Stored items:
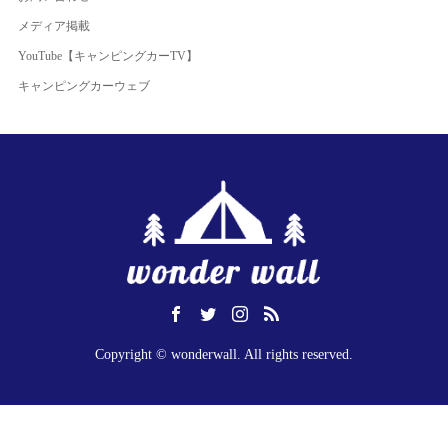
メディア掲載
YouTube【キャンピングカーTV】
キャンピングカーウェブ
Copyright © wonderwall. All rights reserved.
お問い合わせはこちら
予約する
メール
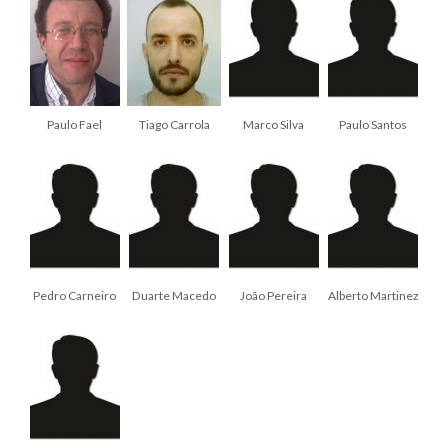
Paulo Fael
Tiago Carrola
Marco Silva
Paulo Santos
Pedro Carneiro
Duarte Macedo
João Pereira
Alberto Martinez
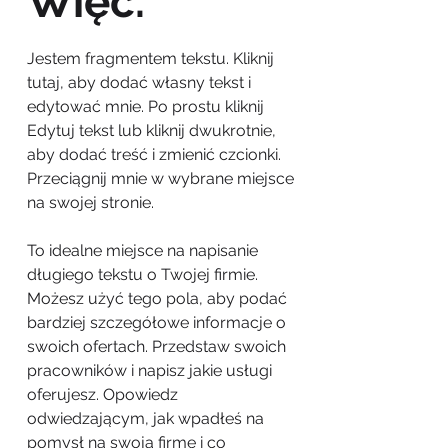
Więc.
Jestem fragmentem tekstu. Kliknij
tutaj, aby dodać własny tekst i
edytować mnie. Po prostu kliknij
Edytuj tekst lub kliknij dwukrotnie,
aby dodać treść i zmienić czcionki.
Przeciągnij mnie w wybrane miejsce
na swojej stronie.
To idealne miejsce na napisanie
długiego tekstu o Twojej firmie.
Możesz użyć tego pola, aby podać
bardziej szczegółowe informacje o
swoich ofertach. Przedstaw swoich
pracowników i napisz jakie usługi
oferujesz. Opowiedz
odwiedzającym, jak wpadłeś na
pomysł na swoją firmę i co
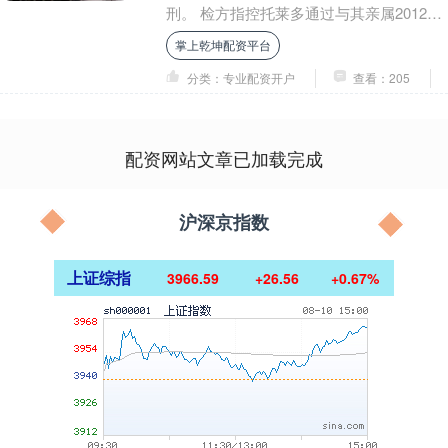
刑。 检方指控托莱多通过与其亲属2012年
在哥斯达黎加设立的公司处理不明资金，
掌上乾坤配资平台
将....
分类：专业配资开户
查看：205
配资网站文章已加载完成
沪深京指数
上证综指
3966.59
+26.56
+0.67%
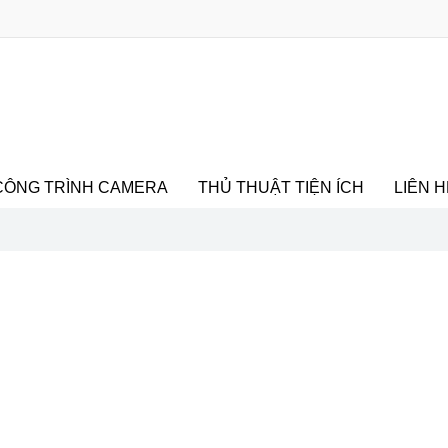
CÔNG TRÌNH CAMERA
THỦ THUẬT TIỆN ÍCH
LIÊN H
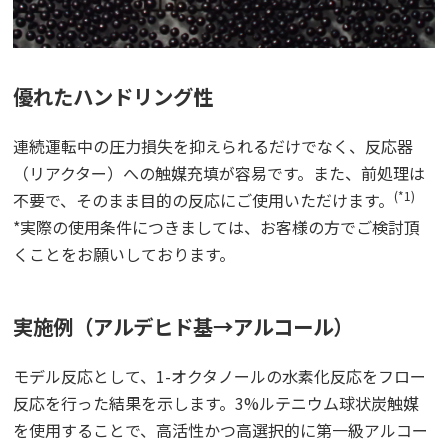
優れたハンドリング性
連続運転中の圧力損失を抑えられるだけでなく、反応器
（リアクター）への触媒充填が容易です。
また、前処理は
(*1)
不要で、そのまま目的の反応にご使用いただけます。
*実際の使用条件につきましては、お客様の方でご検討頂
くことをお願いしております。
実施例（アルデヒド基→アルコール）
モデル反応として、1-オクタノールの水素化反応をフロー
反応を行った結果を示します。3%ルテニウム球状炭触媒
を使用することで、高活性かつ高選択的に第一級アルコー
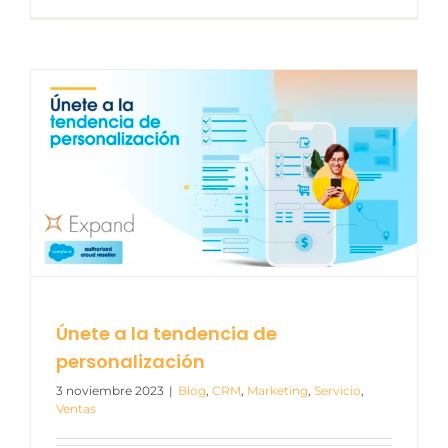
Únete a la tendencia de
personalización
3 noviembre 2023
|
Blog
,
CRM
,
Marketing
,
Servicio
,
Ventas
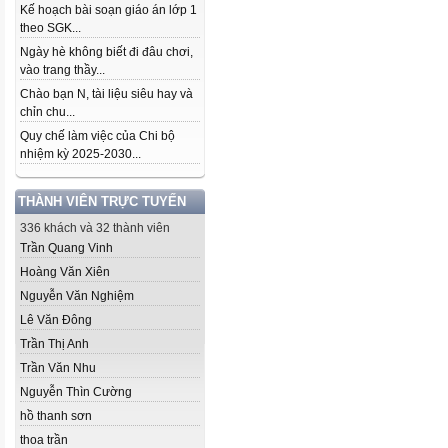
Kế hoạch bài soạn giáo án lớp 1
theo SGK...
Ngày hè không biết đi đâu chơi,
vào trang thầy...
Chào bạn N, tài liệu siêu hay và
chỉn chu...
Quy chế làm việc của Chi bộ
nhiệm kỳ 2025-2030...
THÀNH VIÊN TRỰC TUYẾN
336 khách và 32 thành viên
Trần Quang Vinh
Hoàng Văn Xiên
Nguyễn Văn Nghiệm
Lê Văn Đông
Trần Thị Anh
Trần Văn Nhu
Nguyễn Thìn Cường
hồ thanh sơn
thoa trần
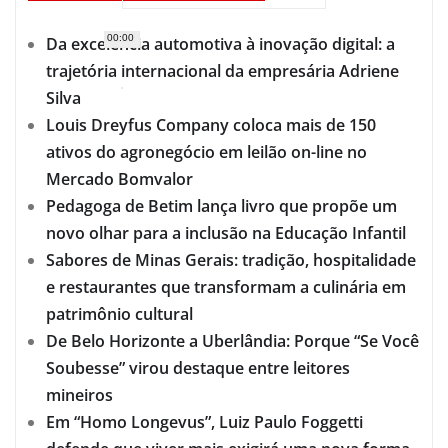
00:00
Da excelência automotiva à inovação digital: a
trajetória internacional da empresária Adriene
Silva
Louis Dreyfus Company coloca mais de 150
ativos do agronegócio em leilão on-line no
Mercado Bomvalor
Pedagoga de Betim lança livro que propõe um
novo olhar para a inclusão na Educação Infantil
Sabores de Minas Gerais: tradição, hospitalidade
e restaurantes que transformam a culinária em
patrimônio cultural
De Belo Horizonte a Uberlândia: Porque “Se Você
Soubesse” virou destaque entre leitores
mineiros
Em “Homo Longevus”, Luiz Paulo Foggetti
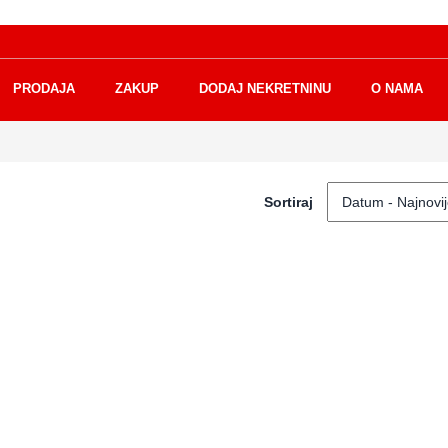
PRODAJA
ZAKUP
DODAJ NEKRETNINU
O NAMA
Sortiraj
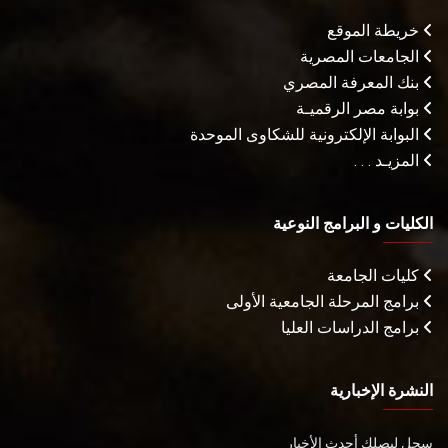
خريطة الموقع
الجامعات المصرية
بنك المعرفة المصري
بوابة مصر الرقميـة
البوابة الإلكترونية للشكاوى الموحدة
المزيـد . . .
الكليات و البرامج النوعية
كليات الجامعة
برامج المرحلة الجامعية الأولى
برامج الدراسات العليا
النشرة الإخبارية
سجل ليصلك أحدث الأخبار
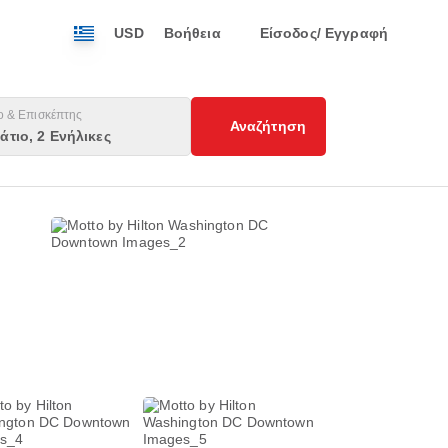
USD
Βοήθεια
Είσοδος/ Εγγραφή
ο & Επισκέπτης
Αναζήτηση
άτιο, 2 Ενήλικες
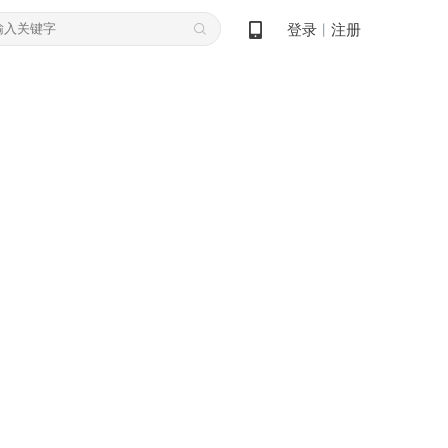
登录
注册
丨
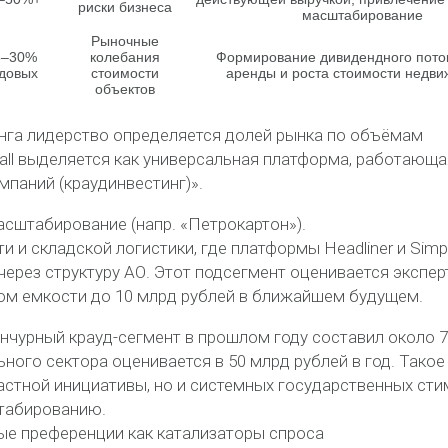
риски бизнеса
масштабирование
Рыночные
5–30%
колебания
Формирование дивидендного поток
довых
стоимости
аренды и роста стоимости недви
объектов
инга лидерство определяется долей рынка по объёмам
ll выделяется как универсальная платформа, работающа
мпаний (краудинвестинг)».
сштабирование (напр. «Петрокартон»).
 и складской логистики, где платформы Headliner и Simp
ерез структуру АО. Этот подсегмент оценивается экспе
лом емкости до 10 млрд рублей в ближайшем будущем.
нчурный крауд-сегмент в прошлом году составил около 7
ьного сектора оценивается в 50 млрд рублей в год. Такое
астной инициативы, но и системных государственных ст
штабированию.
ые преференции как катализаторы спроса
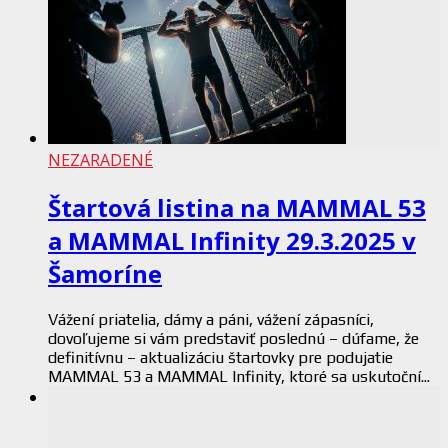
NEZARADENÉ
Štartová listina na MAMMAL 53
a MAMMAL Infinity 29.3.2025 v
Šamoríne
Vážení priatelia, dámy a páni, vážení zápasníci,
dovoľujeme si vám predstaviť poslednú – dúfame, že
definitívnu – aktualizáciu štartovky pre podujatie
MAMMAL 53 a MAMMAL Infinity, ktoré sa uskutoční...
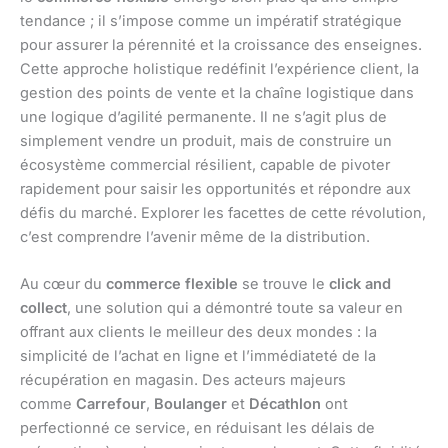
tendance ; il s’impose comme un impératif stratégique
pour assurer la pérennité et la croissance des enseignes.
Cette approche holistique redéfinit l’expérience client, la
gestion des points de vente et la chaîne logistique dans
une logique d’agilité permanente. Il ne s’agit plus de
simplement vendre un produit, mais de construire un
écosystème commercial résilient, capable de pivoter
rapidement pour saisir les opportunités et répondre aux
défis du marché. Explorer les facettes de cette révolution,
c’est comprendre l’avenir même de la distribution.
Au cœur du
commerce flexible
se trouve le
click and
collect
, une solution qui a démontré toute sa valeur en
offrant aux clients le meilleur des deux mondes : la
simplicité de l’achat en ligne et l’immédiateté de la
récupération en magasin. Des acteurs majeurs
comme
Carrefour
,
Boulanger
et
Décathlon
ont
perfectionné ce service, en réduisant les délais de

ACTION ITEM:
Where a line above includes "mais", copy that line.

EXPECTED OUTPUT:
Louis Dreyfus Company coloca mais de 150
simplement vendre un produit, mais de construire un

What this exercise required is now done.